Emergency Laryngoscopy
- Important for evaluating difficult airways in emergencies, performed in cases of angioedema, uncontrolled epistaxis, cervicofacial trauma, stridor, or suspected foreign body ingestion.
Angioedema and Stridor
Angioedema:
- Rapid swelling of deep skin layers (face, lips, tongue, throat), potentially leading to breathing restrictions due to histamine or bradykinin triggers.Stridor:
- High-pitched or harsh sound indicating airway obstruction, most severe during inhalation and requiring immediate attention in emergencies.
Contraindications and Special Considerations
- Laryngoscopic examination should be performed by skilled operators; inadvertent trauma can worsen swelling and risk respiratory arrest.
- Children can undergo laryngoscopy, but tolerance may limit examination extent. Special caution is needed in cases of acute epiglottitis.
Indirect Laryngoscopy Technique
- Equipment Required: Laryngeal mirror, adequate lighting, gauze sponges, and local anesthetic.
- Procedure:
- Conduct examination in a well-lit room using a headlight.
- Prevent mirror fogging by warming the mirror.
- Patient positioned upright; use gauze to hold the tongue.

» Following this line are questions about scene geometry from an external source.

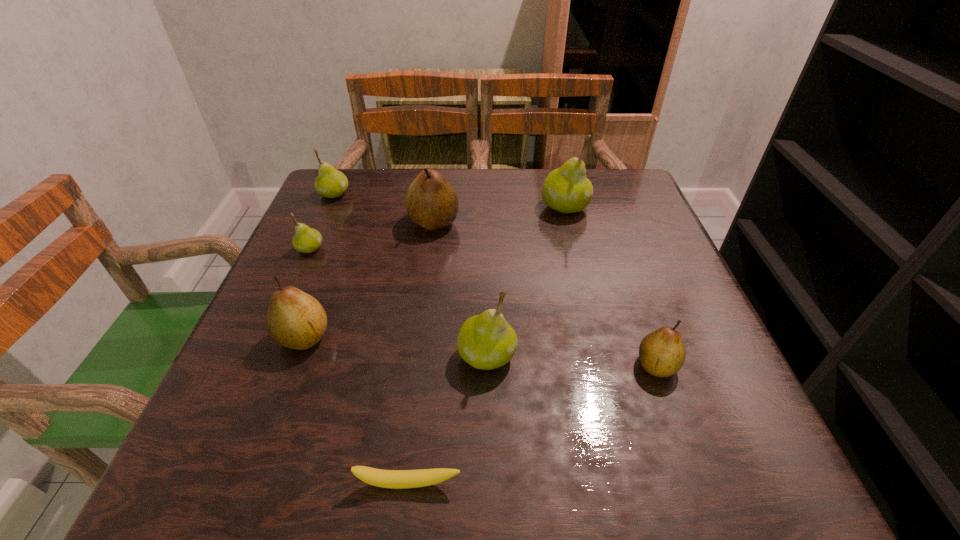
Locate an element on the screen. The width and height of the screenshot is (960, 540). the fifth nearest object is located at coordinates (306, 240).

Identify the location of the shortest object. (394, 479).

I want to click on the nearest object, so click(x=394, y=479).

The width and height of the screenshot is (960, 540). In order to click on free region located 0.110m on the back of the rightmost green pear in this screenshot , I will do `click(556, 173)`.

Identify the location of vacant space located 0.070m on the left of the farthest brown pear. (379, 222).

At what (x,y) coordinates should I click in order to perform the action: click on free space located on the right of the second green pear from right to left. Please return your answer as a coordinate pair (x, y). Looking at the image, I should click on (613, 356).

At what (x,y) coordinates should I click in order to perform the action: click on free spot located on the front of the second smallest green pear. Please return your answer as a coordinate pair (x, y). Looking at the image, I should click on (277, 322).

This screenshot has height=540, width=960. I want to click on vacant space situated 0.290m on the back of the leftmost brown pear, so click(x=345, y=226).

At what (x,y) coordinates should I click in order to perform the action: click on free space located 0.240m on the left of the smallest brown pear. Please return your answer as a coordinate pair (x, y). The image size is (960, 540). Looking at the image, I should click on (495, 365).

At what (x,y) coordinates should I click in order to perform the action: click on vacant space located 0.170m on the front of the fourth farthest pear. Please return your answer as a coordinate pair (x, y). Looking at the image, I should click on (281, 315).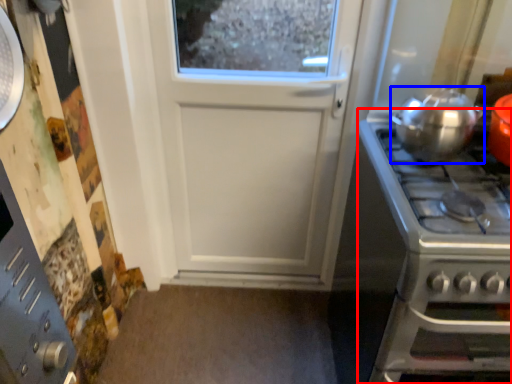
Question: Among these objects, which one is farthest to the camera, gas stove (highlighted by a red box) or kitchen appliance (highlighted by a blue box)?

Choices:
 (A) gas stove
 (B) kitchen appliance

Answer: (B)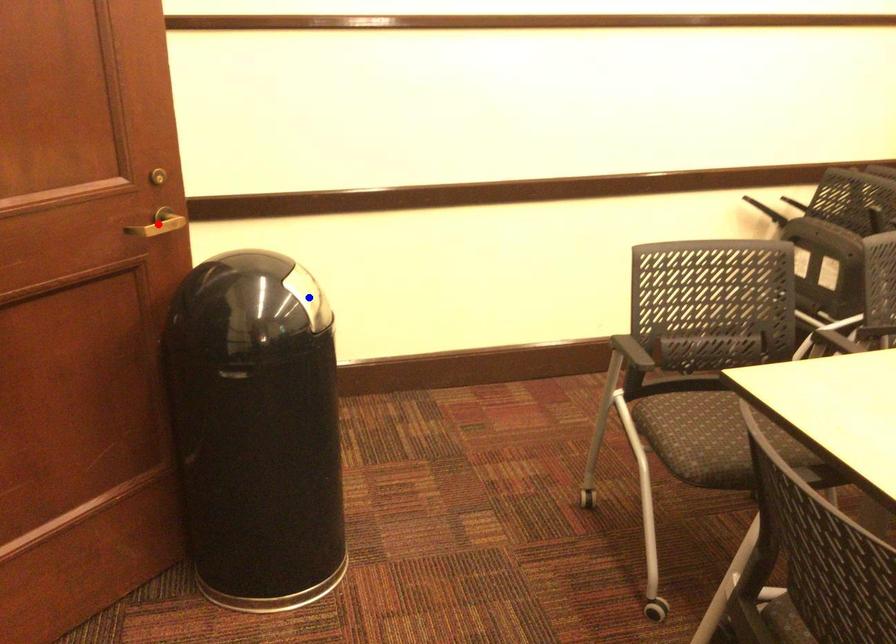
Question: Two points are marked on the image. Which point is closer to the camera?

Choices:
 (A) Blue point is closer.
 (B) Red point is closer.

Answer: (B)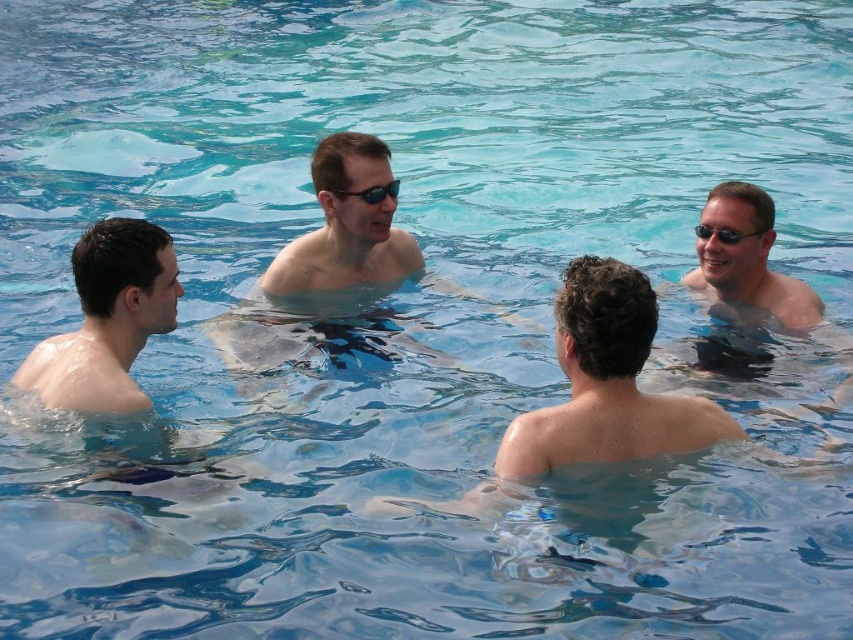
You are a GUI agent. You are given a task and a screenshot of the screen. Output one action in this format:
    pyautogui.click(x=<x>, y=<y>)
    Task: Click on the black plastic sunglasses at center
    This screenshot has height=640, width=853.
    Given the screenshot: What is the action you would take?
    point(372,193)

How much distance is there between smooth skin head at left and matte black swim trunks at right?

smooth skin head at left and matte black swim trunks at right are 7.54 meters apart from each other.

Can you confirm if smooth skin head at left is wider than matte black swim trunks at right?

Yes, smooth skin head at left is wider than matte black swim trunks at right.

Which is behind, point (59, 358) or point (711, 365)?

Point (711, 365)

Identify the location of smooth skin head at left. The width and height of the screenshot is (853, 640). (107, 320).

Between matte skin at center and smooth skin head at left, which one appears on the right side from the viewer's perspective?

matte skin at center is more to the right.

Measure the distance between matte skin at center and smooth skin head at left.

A distance of 3.62 meters exists between matte skin at center and smooth skin head at left.

Is point (302, 292) closer to camera compared to point (100, 404)?

No, it is behind (100, 404).

Locate an element on the screen. The height and width of the screenshot is (640, 853). matte skin at center is located at coordinates (325, 260).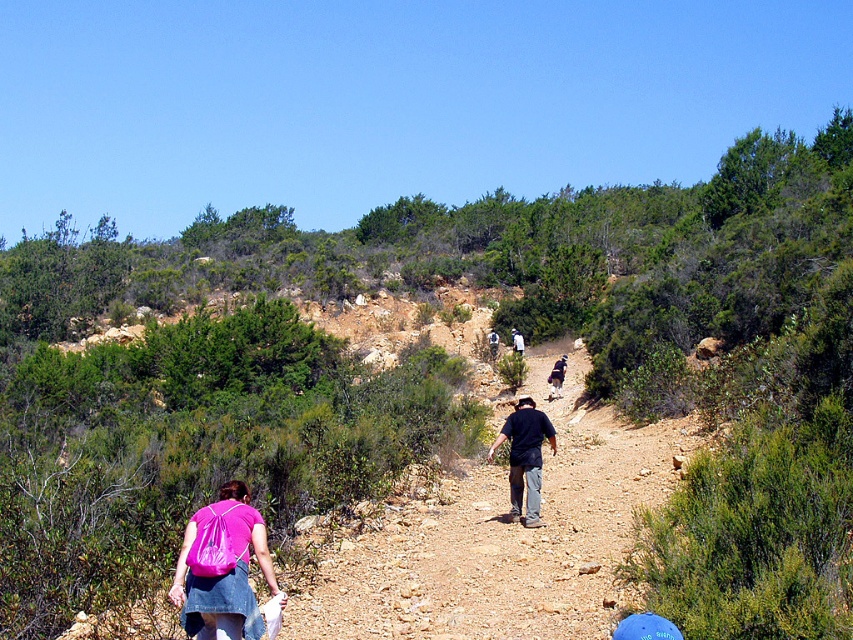
Question: Is the position of pink fabric backpack at lower left more distant than that of dark blue shirt at center?

Choices:
 (A) yes
 (B) no

Answer: (B)

Question: Which point is closer to the camera taking this photo?

Choices:
 (A) (540, 524)
 (B) (258, 513)

Answer: (B)

Question: Is pink fabric backpack at lower left in front of dark blue shirt at center?

Choices:
 (A) no
 (B) yes

Answer: (B)

Question: Which object is closer to the camera taking this photo?

Choices:
 (A) pink fabric backpack at lower left
 (B) dark blue shirt at center

Answer: (A)

Question: Is pink fabric backpack at lower left to the left of dark blue shirt at center from the viewer's perspective?

Choices:
 (A) no
 (B) yes

Answer: (B)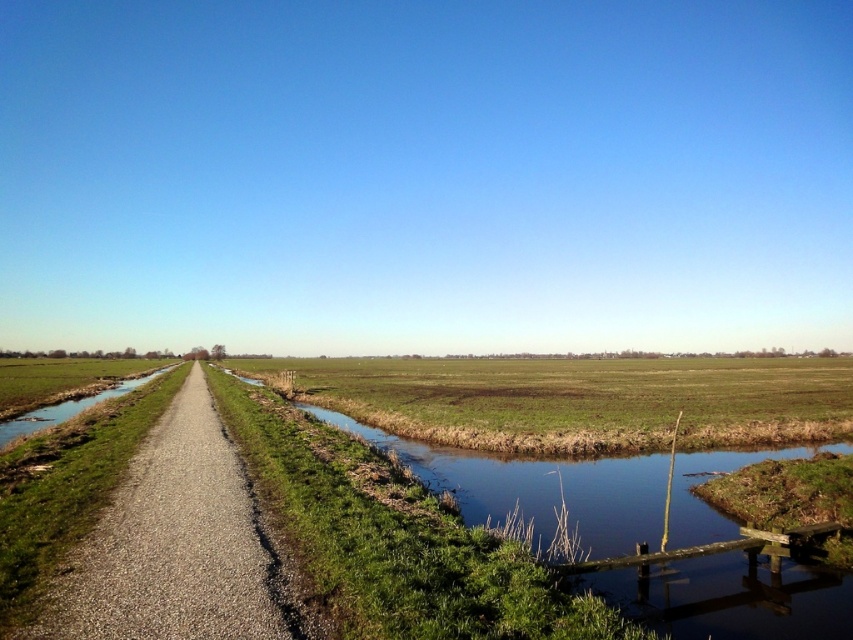
Question: Does green grassy field at center have a greater width compared to green grassy stream at center?

Choices:
 (A) no
 (B) yes

Answer: (B)

Question: Where is green grassy field at center located in relation to green grassy stream at center in the image?

Choices:
 (A) left
 (B) right

Answer: (B)

Question: Is green grassy field at center positioned behind green grassy stream at center?

Choices:
 (A) yes
 (B) no

Answer: (A)

Question: Which is farther from the green grassy field at center?

Choices:
 (A) green grassy stream at center
 (B) gravel road at center

Answer: (B)

Question: Which of these objects is positioned closest to the gravel road at center?

Choices:
 (A) green grassy field at center
 (B) green grassy stream at center

Answer: (B)

Question: Which object is positioned farthest from the gravel road at center?

Choices:
 (A) green grassy stream at center
 (B) green grassy field at center

Answer: (B)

- Visualize larynx while ensuring not to induce gag reflex.
Structures to Examine
- Median glosso-epiglottic fold, valleys, vocal folds, trachea, and other anatomical features.
Position and Movement of Vocal Cords
- Observe position during different actions (rest, phonation, inspiration, coughing).
- Types of vocal fold paralysis to assess: Unilateral incomplete, unilateral complete, bilateral incomplete, bilateral complete paralysis.
Other Diseases Affecting Vocal Cords
- Viral Laryngitis: Presents as diffusely erythematous laryngeal mucosa.
- Chronic Laryngitis: Shows reddened hyperemic laryngeal mucosa with loss of true vocal cord whiteness.
- Keratosis: Thickening of squamous epithelium causes white appearance of vocal cords.
- Vocal Nodules/Polyps: Characterized by benign swellings; polyps may appear as bumps or growths on vocal folds.
Flexible Fiberoptic Laryngoscopy
- Modified direct laryngoscopy technique useful in challenging cases where mirror examination is ineffective.
- A flexible fiberoptic scope provides a good view of larynx, laryngopharynx, subglottis, and upper trachea under local anesthesia.
Rigid Laryngoscopy
- Utilizes a rigid fiberoptic telescope providing a clear, wide-angle view of the larynx and laryngopharynx.
- Requires local anesthesia in patients with active gag reflex.
Stroboscopy
- A crucial tool for assessing vocal fold vibration and health.
- Utilizes stroboscopic light to "slow down" vocal fold vibration for assessment.
- Equipment includes stroboscopic light source, microphone, and endoscope.
- Important for observing pliability and vibratory function of vocal folds, with its imaging resembling a flipbook effect.
Imaging Techniques in Laryngeal Assessment
- Utilized primarily for staging neoplasms, trauma evaluation, and soft tissue assessment.
- Imaging Modalities:
- X-Ray, CT, MRI, PET-CT, PET-MRI. - CT is favored for visualizing larynx/hypopharynx masses, while MRI complements when further detail is required.
Laryngeal Electromyography (LEMG)
- Evaluation for vocal fold immobility and diagnosis of neuropathies.
- Provides insights into neuromuscular conditions, differentiating nerve versus muscle disorders.
- A needle electrode is inserted into specific laryngeal muscles to measure activity related to voice production, breathing, and swallowing.
Summary of Procedure Rationales
- Functionality: LEMG is not routine as standard exams address anatomy, while LEMG measures electrical activity in muscles, requiring suspicion of nerve damage.
- Invasiveness: The invasive nature requires specialized expertise, elevating complexity compared to standard examinations.
- Diagnostic Approach: LEMG focuses more on function (voice, swallowing) rather than identifying surface lesions or inflammation.
Conclusion
- These comprehensive approaches to examining laryngeal conditions involve interdisciplinary understanding and careful evaluation to ensure accurate diagnosis and management of voice disorders, laryngeal diseases, and airway problems.